• Dataset entries:
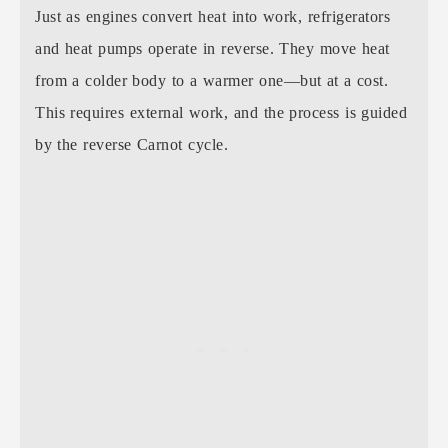
Just as engines convert heat into work, refrigerators
and heat pumps operate in reverse. They move heat
from a colder body to a warmer one—but at a cost.
This requires external work, and the process is guided
by the reverse Carnot cycle.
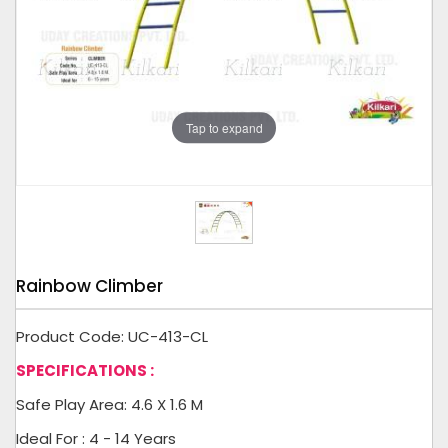
Tap to expand
Rainbow Climber
Product Code: UC-413-CL
SPECIFICATIONS :
Safe Play Area: 4.6 X 1.6 M
Ideal For : 4 - 14 Years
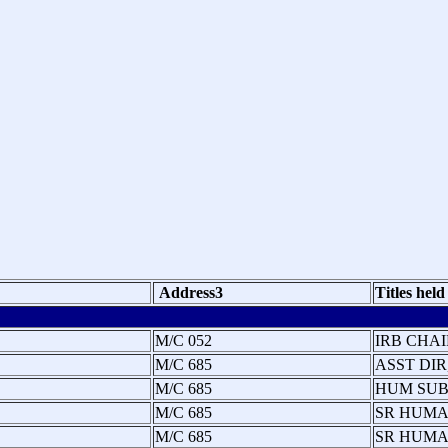
Address3
Titles held
M/C 052
IRB CHAI
M/C 685
ASST DIR
M/C 685
HUM SUB
M/C 685
SR HUMA
M/C 685
SR HUMA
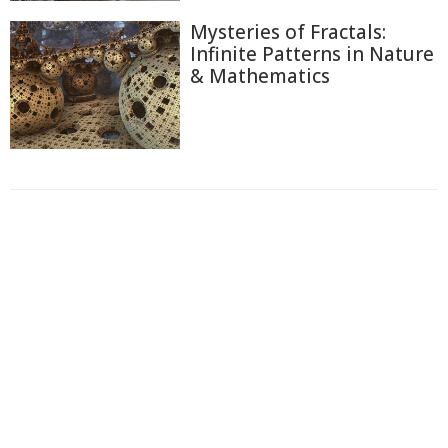
Mysteries of Fractals:
Infinite Patterns in Nature
& Mathematics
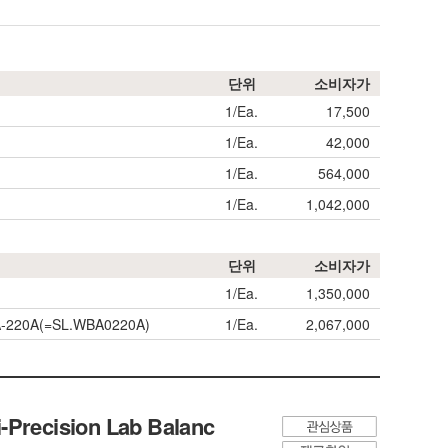
단위
소비자가
1/Ea.
17,500
1/Ea.
42,000
1/Ea.
564,000
1/Ea.
1,042,000
단위
소비자가
1/Ea.
1,350,000
WBA-220A(=SL.WBA0220A)
1/Ea.
2,067,000
-Precision Lab Balanc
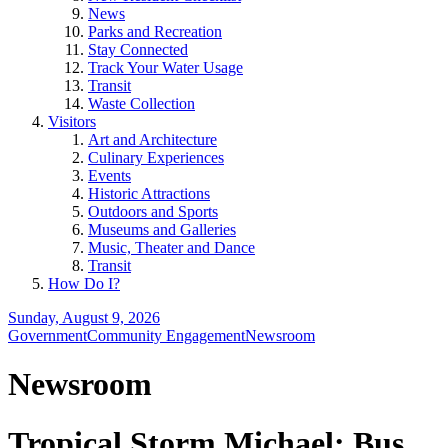
News
Parks and Recreation
Stay Connected
Track Your Water Usage
Transit
Waste Collection
Visitors
Art and Architecture
Culinary Experiences
Events
Historic Attractions
Outdoors and Sports
Museums and Galleries
Music, Theater and Dance
Transit
How Do I?
Sunday, August 9, 2026
Government
Community Engagement
Newsroom
Newsroom
Tropical Storm Michael: Bus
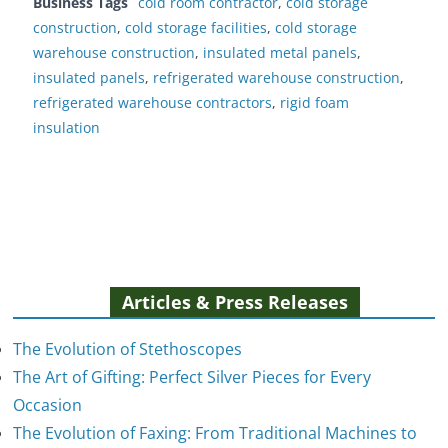
Business Tags
cold room contractor
,
cold storage
construction
,
cold storage facilities
,
cold storage
warehouse construction
,
insulated metal panels
,
insulated panels
,
refrigerated warehouse construction
,
refrigerated warehouse contractors
,
rigid foam
insulation
Articles & Press Releases
The Evolution of Stethoscopes
The Art of Gifting: Perfect Silver Pieces for Every
Occasion
The Evolution of Faxing: From Traditional Machines to
The Evolution of Stethoscopes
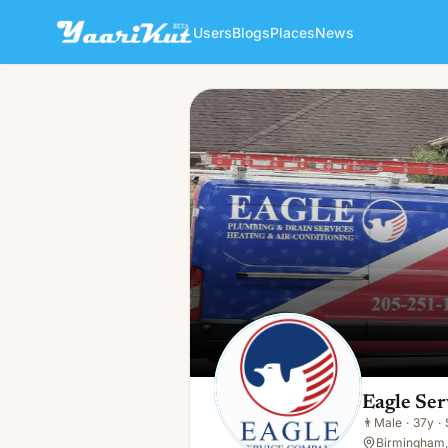
Users
Blogs
Places
News
Eagle Services Company
👨
Male · 37y · Single
Eagle Se
👨
Male
·
37y
·
Birmingham,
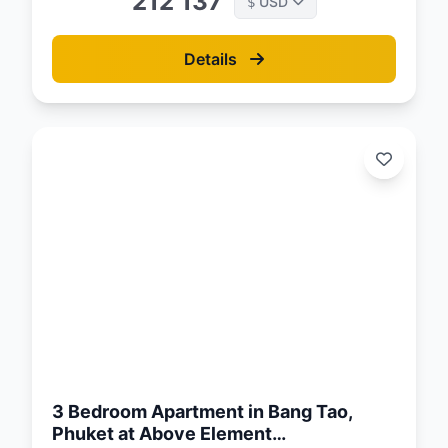
212 137
USD
$
Details
d:
26
3 Bedroom Apartment in Bang Tao,
Phuket at Above Element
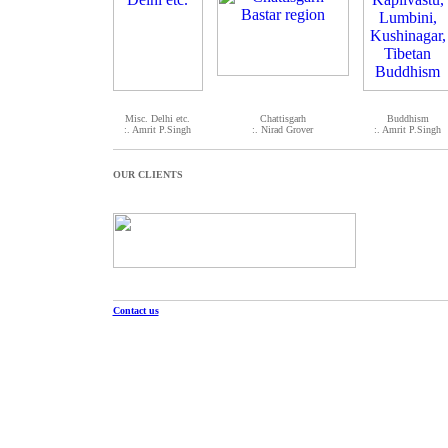
Misc. Delhi etc.
Chattisgarh
Buddhism
:. Amrit P.Singh
:. Nirad Grover
:. Amrit P.Singh
OUR CLIENTS
Contact us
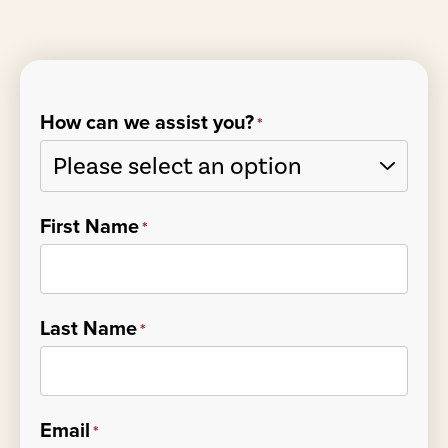
How can we assist you?
*
First Name
*
Last Name
*
Email
*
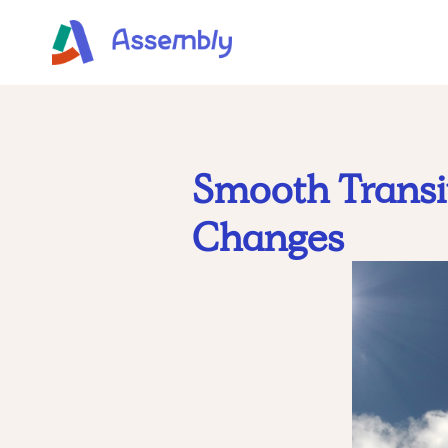
Smooth Transit
Changes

• WORK REQUEST: Convert every line of text in the listing above into a Markdown table with the columns "Row" and "Text," numbering the rows in order and skipping blank lines. Leave the pictures out of the table.

• TASK OUTPUT:
| Row | Text |
|---|---|
| 1 | Just as engines convert heat into work, refrigerators |
| 2 | and heat pumps operate in reverse. They move heat |
| 3 | from a colder body to a warmer one—but at a cost. |
| 4 | This requires external work, and the process is guided |
| 5 | by the reverse Carnot cycle. |
| 6 | Tap to expand |
| 7 | Rainbow Climber |
| 8 | Product Code: UC-413-CL |
| 9 | SPECIFICATIONS : |
| 10 | Safe Play Area: 4.6 X 1.6 M |
| 11 | Ideal For : 4 - 14 Years |
| 12 | Address3 |
| 13 | Titles held |
| 14 | M/C 052 |
| 15 | IRB CHAI |
| 16 | M/C 685 |
| 17 | ASST DIR |
| 18 | M/C 685 |
| 19 | HUM SUB |
| 20 | M/C 685 |
| 21 | SR HUMA |
| 22 | M/C 685 |
| 23 | SR HUMA |
| 24 | Mysteries of Fractals: |
| 25 | Infinite Patterns in Nature |
| 26 | & Mathematics |
| 27 | 단위 |
| 28 | 소비자가 |
| 29 | 1/Ea. |
| 30 | 17,500 |
| 31 | 1/Ea. |
| 32 | 42,000 |
| 33 | 1/Ea. |
| 34 | 564,000 |
| 35 | 1/Ea. |
| 36 | 1,042,000 |
| 37 | 단위 |
| 38 | 소비자가 |
| 39 | 1/Ea. |
| 40 | 1,350,000 |
| 41 | WBA-220A(=SL.WBA0220A) |
| 42 | 1/Ea. |
| 43 | 2,067,000 |
| 44 | -Precision Lab Balanc |
| 45 | News |
| 46 | Parks and Recreation |
| 47 | Stay Connected |
| 48 | Track Your Water Usage |
| 49 | Transit |
| 50 | Waste Collection |
| 51 | Visitors |
| 52 | Art and Architecture |
| 53 | Culinary Experiences |
| 54 | Events |
| 55 | Historic Attractions |
| 56 | Outdoors and Sports |
| 57 | Museums and Galleries |
| 58 | Music, Theater and Dance |
| 59 | Transit |
| 60 | How Do I? |
| 61 | Sunday, August 9, 2026 |
| 62 | Government |
| 63 | Community Engagement |
| 64 | Newsroom |
| 65 | Newsroom |
| 66 | Tropical Storm Michael: Bus |
| 67 | Business Tags |
| 68 | cold room contractor |
| 69 | , |
| 70 | cold storage |
| 71 | construction |
| 72 | , |
| 73 | cold storage facilities |
| 74 | , |
| 75 | cold storage |
| 76 | warehouse construction |
| 77 | , |
| 78 | insulated metal panels |
| 79 | , |
| 80 | insulated panels |
| 81 | , |
| 82 | refrigerated warehouse construction |
| 83 | , |
| 84 | refrigerated warehouse contractors |
| 85 | , |
| 86 | rigid foam |
| 87 | insulation |
| 88 | Articles & Press Releases |
| 89 | The Evolution of Stethoscopes |
| 90 | The Art of Gifting: Perfect Silver Pieces for Every |
| 91 | Occasion |
| 92 | The Evolution of Faxing: From Traditional Machines to |
| 93 | The Evolution of Stethoscopes |
| 94 | Users |
| 95 | Blogs |
| 96 | Places |
| 97 | News |
| 98 | Eagle Services Company |
| 99 | 👨 |
| 100 | Male · 37y · Single |
| 101 | Eagle Se |
| 102 | 👨 |
| 103 | Male |
| 104 | · |
| 105 | 37y |
| 106 | · |
| 107 | Birmingham, |
| 108 | 212 137 |
| 109 | USD |
| 110 | $ |
| 111 | Details |
| 112 | d: |
| 113 | 26 |
| 114 | 3 Bedroom Apartment in Bang Tao, |
| 115 | Phuket at Above Element |
| 116 | Misc. Delhi etc. |
| 117 | Chattisgarh |
| 118 | Buddhism |
| 119 | :. Amrit P.Singh |
| 120 | :. Nirad Grover |
| 121 | :. Amrit P.Singh |
| 122 | OUR CLIENTS |
| 123 | Contact us |
| 124 | How can we assist you? |
| 125 | * |
| 126 | First Name |
| 127 | * |
| 128 | Last Name |
| 129 | * |
| 130 | Email |
| 131 | * |
| 132 | Smooth Transit |
| 133 | Changes |